------ Source data

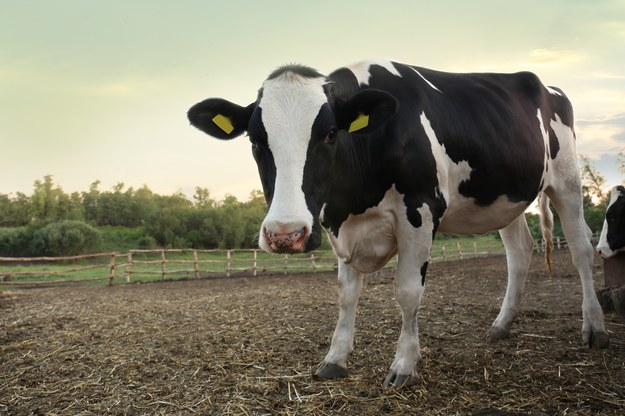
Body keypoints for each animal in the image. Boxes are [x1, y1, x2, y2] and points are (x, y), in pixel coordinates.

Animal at [188, 58, 608, 386]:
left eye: (330, 134)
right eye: (255, 140)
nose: (285, 234)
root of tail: (544, 84)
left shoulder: (420, 211)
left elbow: (407, 292)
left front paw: (404, 365)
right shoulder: (341, 226)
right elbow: (346, 294)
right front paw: (334, 359)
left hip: (567, 182)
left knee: (581, 250)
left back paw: (595, 327)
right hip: (506, 199)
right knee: (519, 254)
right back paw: (501, 325)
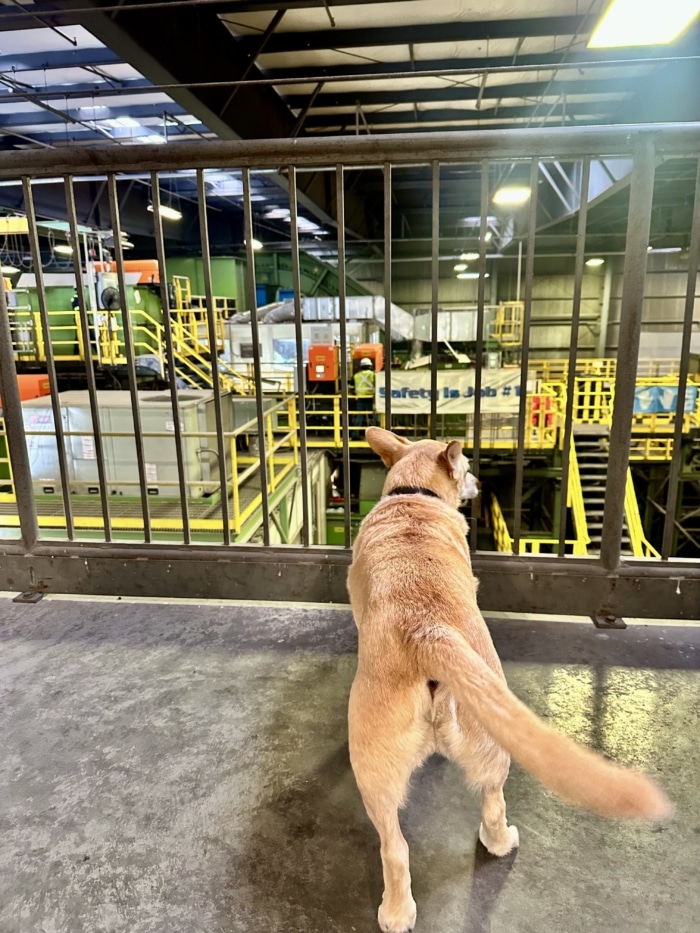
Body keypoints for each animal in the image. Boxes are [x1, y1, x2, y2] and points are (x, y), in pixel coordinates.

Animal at [348, 428, 668, 932]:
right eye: (466, 470)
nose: (478, 482)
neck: (412, 496)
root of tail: (428, 629)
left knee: (399, 843)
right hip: (464, 751)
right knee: (460, 818)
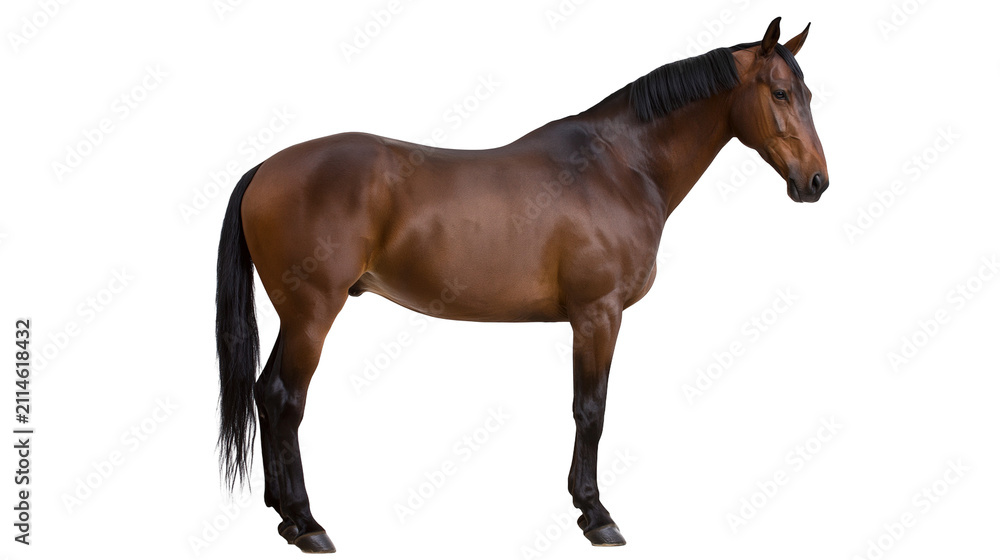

------------

What you need to do: Exclude all pictures and reproduce exactly the lines from the one containing "right front paw: (334, 359)" through the final line of the entries above.

Solution for this problem:
right front paw: (334, 359)
left hip: (567, 182)
left knee: (581, 250)
left back paw: (595, 327)
right hip: (506, 199)
right knee: (519, 254)
right back paw: (501, 325)
Body keypoints for each animal in the image. Boxes are [x1, y1, x2, y2] and points are (x, y), in pixel coordinates.

Animal at [348, 428, 668, 932]:
right eye: (466, 470)
nose: (478, 482)
neck: (412, 496)
root of tail: (428, 629)
left knee: (399, 843)
right hip: (464, 751)
right knee: (460, 818)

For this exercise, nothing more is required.